When he reached the tree, Jeff climbed the short ladder and stuck his head up into the small room above it, a room that had clearly shrunk with time. He used to be able to fit in the house with plenty of room to spare, but now he wasn’t certain that he would even be able to fit through the entrance. With a sigh, he dropped to the ground and sat with his back against the tree. Bob lay down next to him and rested his head on his knees.
Jeff absentmindedly stroked the dog’s fur and looked up at the wooden structure above him. This was where he had always come to think when he was younger. Sitting on the ground underneath it would have to be good enough this time. The dog was certainly helping and he wouldn’t have been able to get up into the tree house. That was a bonus that he had not had the benefit of in the past. Bob whined and looked up at Jeff, but he was already lost in thought, trying to figure out what had happened.
He and Mel had fought in the past, but not like this. In all honesty, he wasn’t even certain what it was about, only that she was very mad at him. But it wasn’t anger, was it? When he had last talked to her, she had a hurt expression. Or maybe it was just sad. Probably hurt given the way that they had argued.
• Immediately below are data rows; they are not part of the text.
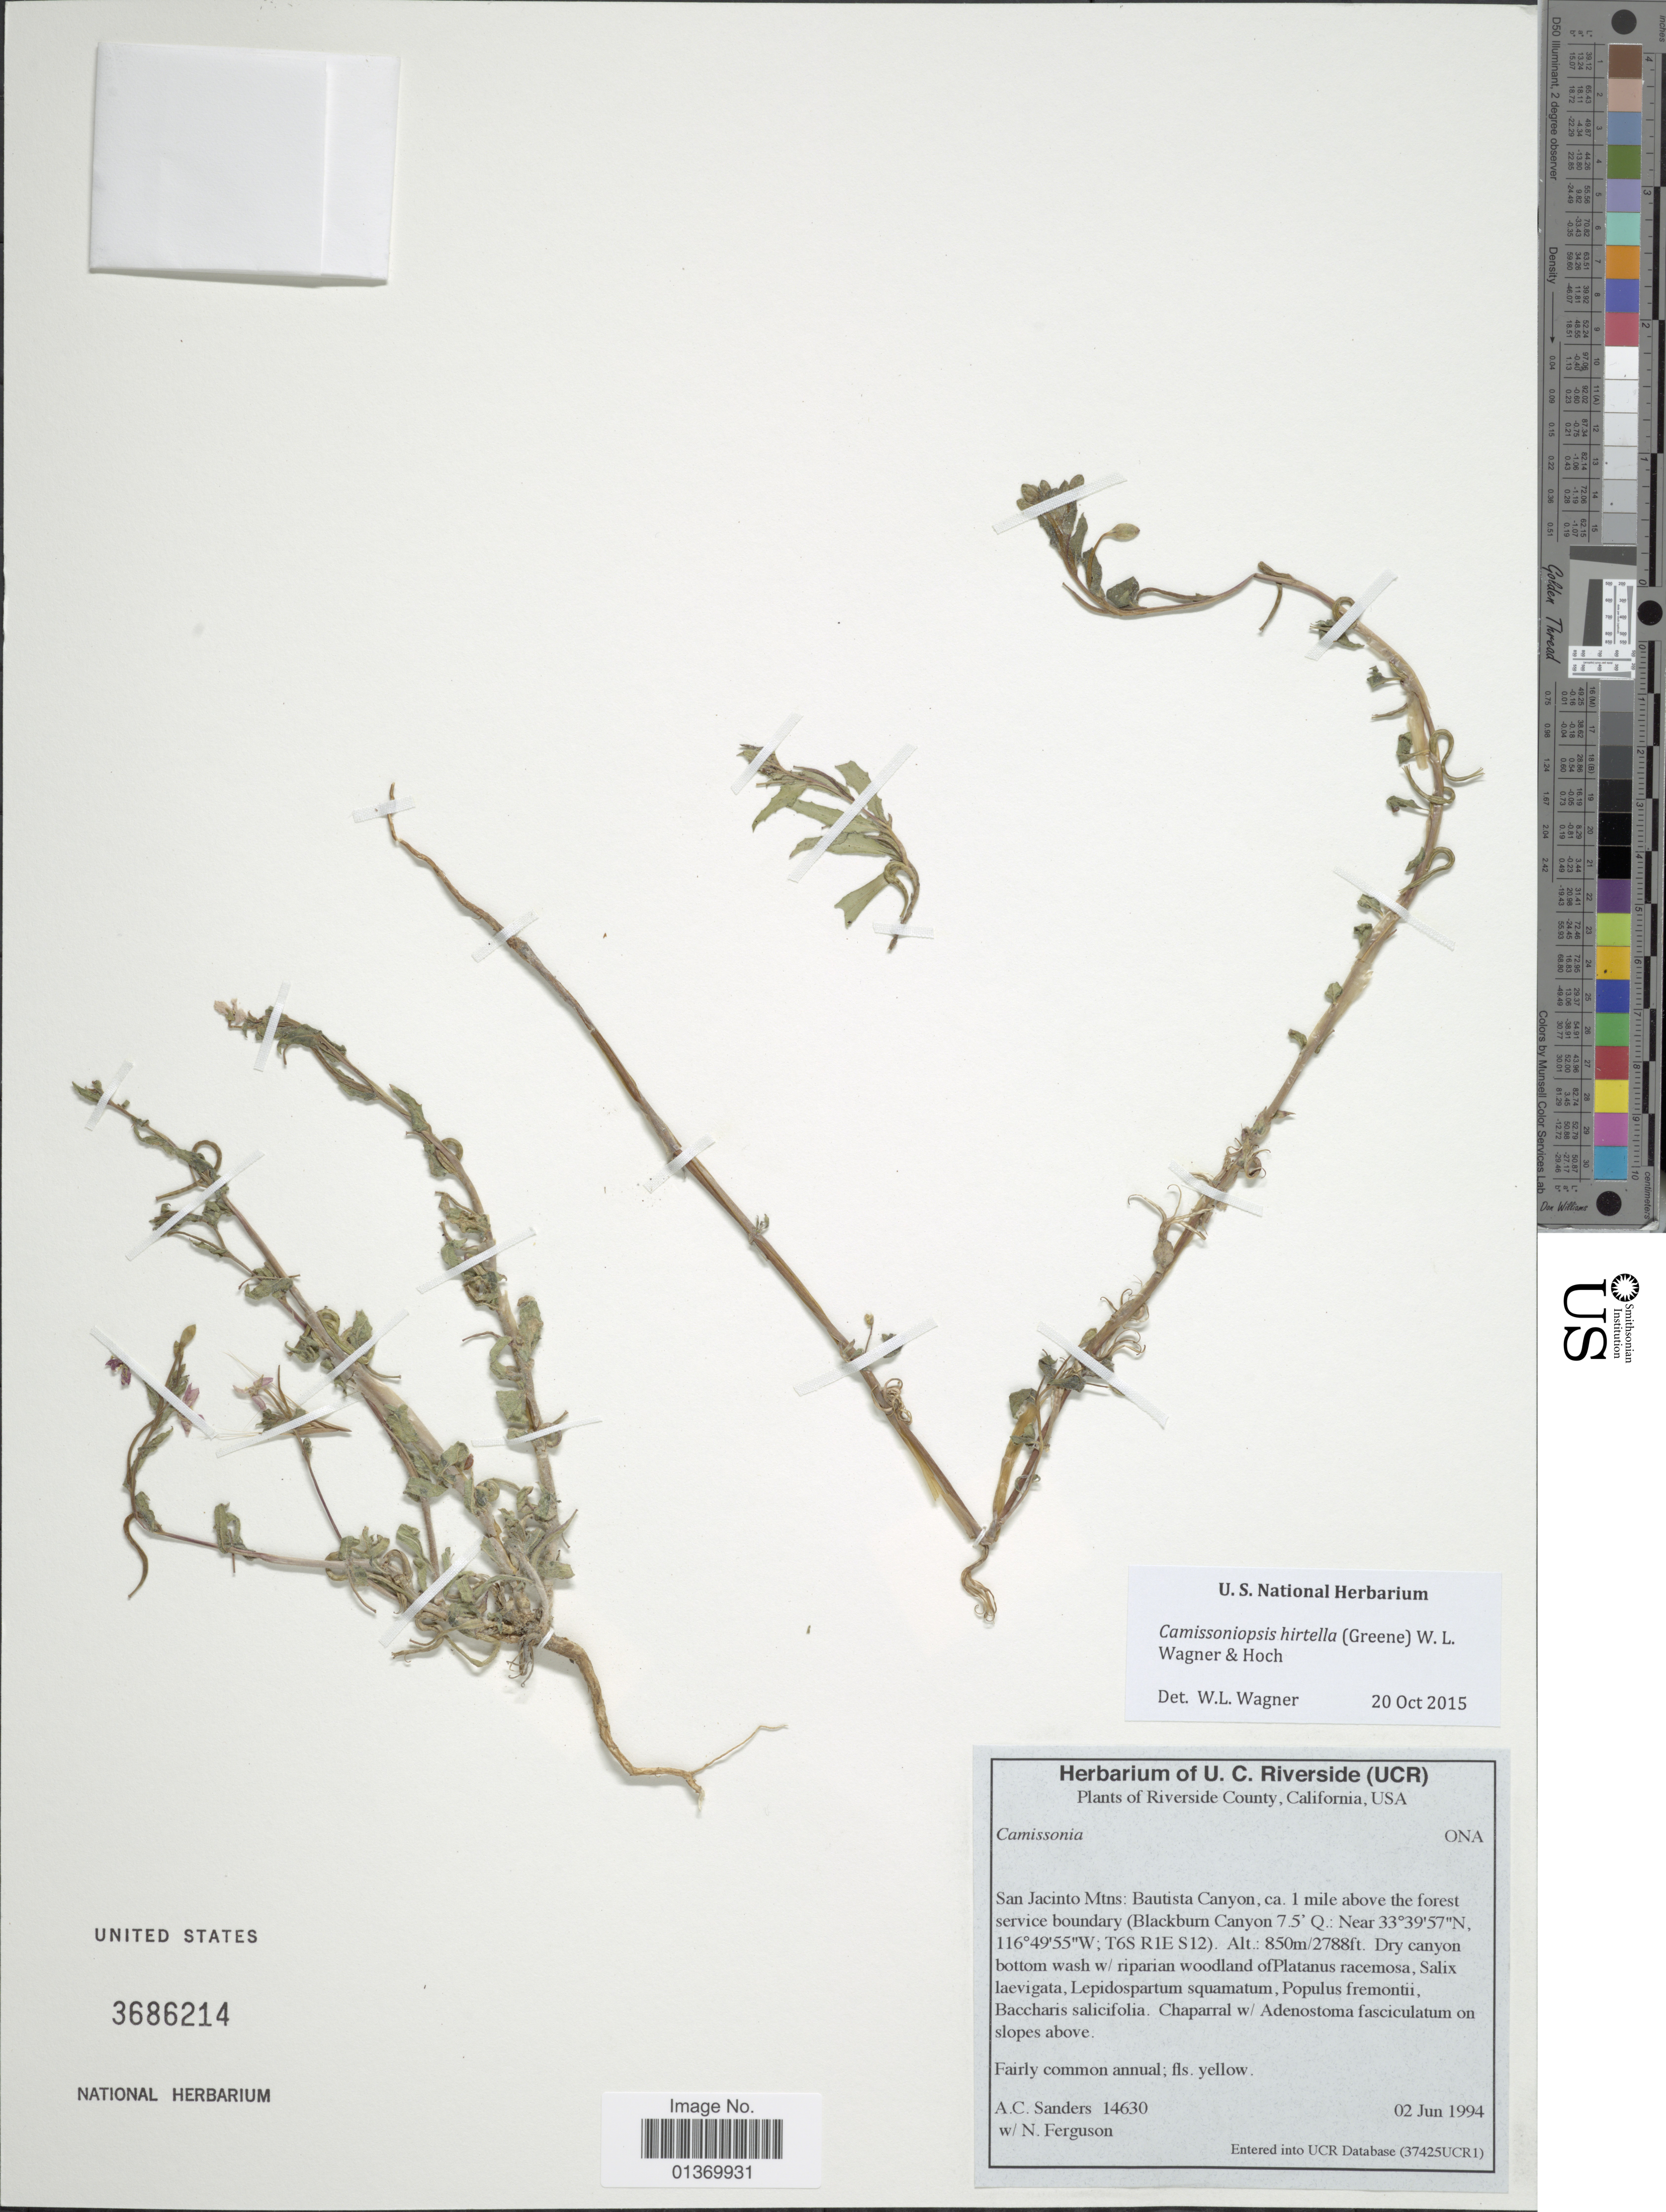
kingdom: Plantae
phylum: Tracheophyta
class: Magnoliopsida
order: Myrtales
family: Onagraceae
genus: Camissoniopsis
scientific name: Camissoniopsis hirtella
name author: (Greene) W.L. Wagner & Hoch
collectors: A. Sanders & -. Ferguson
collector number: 14630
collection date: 1994-06-02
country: United States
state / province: California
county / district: Riverside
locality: Riverside County, San Jacinto Mtns: Bautista Canyon, ca. 1 mile above the forest service boundary (Blackburn Canyon 7.5' Q: T6S R1E S12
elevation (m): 850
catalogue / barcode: US 3686214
The worst part was that he had no idea what it was that he had done to warrant this. He hadn’t cheated on her, he’d be an idiot to do so, nor had he ignored her or done anything else. So what was it that could have caused her reaction?
Snow started to fall and gather on his head and arms. Once again he was reminded of his utter lack of warm clothing and started to pace back and forth to keep warm. Bob stayed on the ground but followed Jeff with his eyes. This went on for a long time.
Jeff was so lost in thought that he was covered in a light dusting of snow before he came to himself. The cold had numbed his limbs and extremities, and he knew that he would have to go inside or suffer hypothermia or frostbite. He looked to where Bob had been laying but the dog was too smart to still be there. No doubt he was in his doghouse where it was warm. Jeff turned and headed toward the house.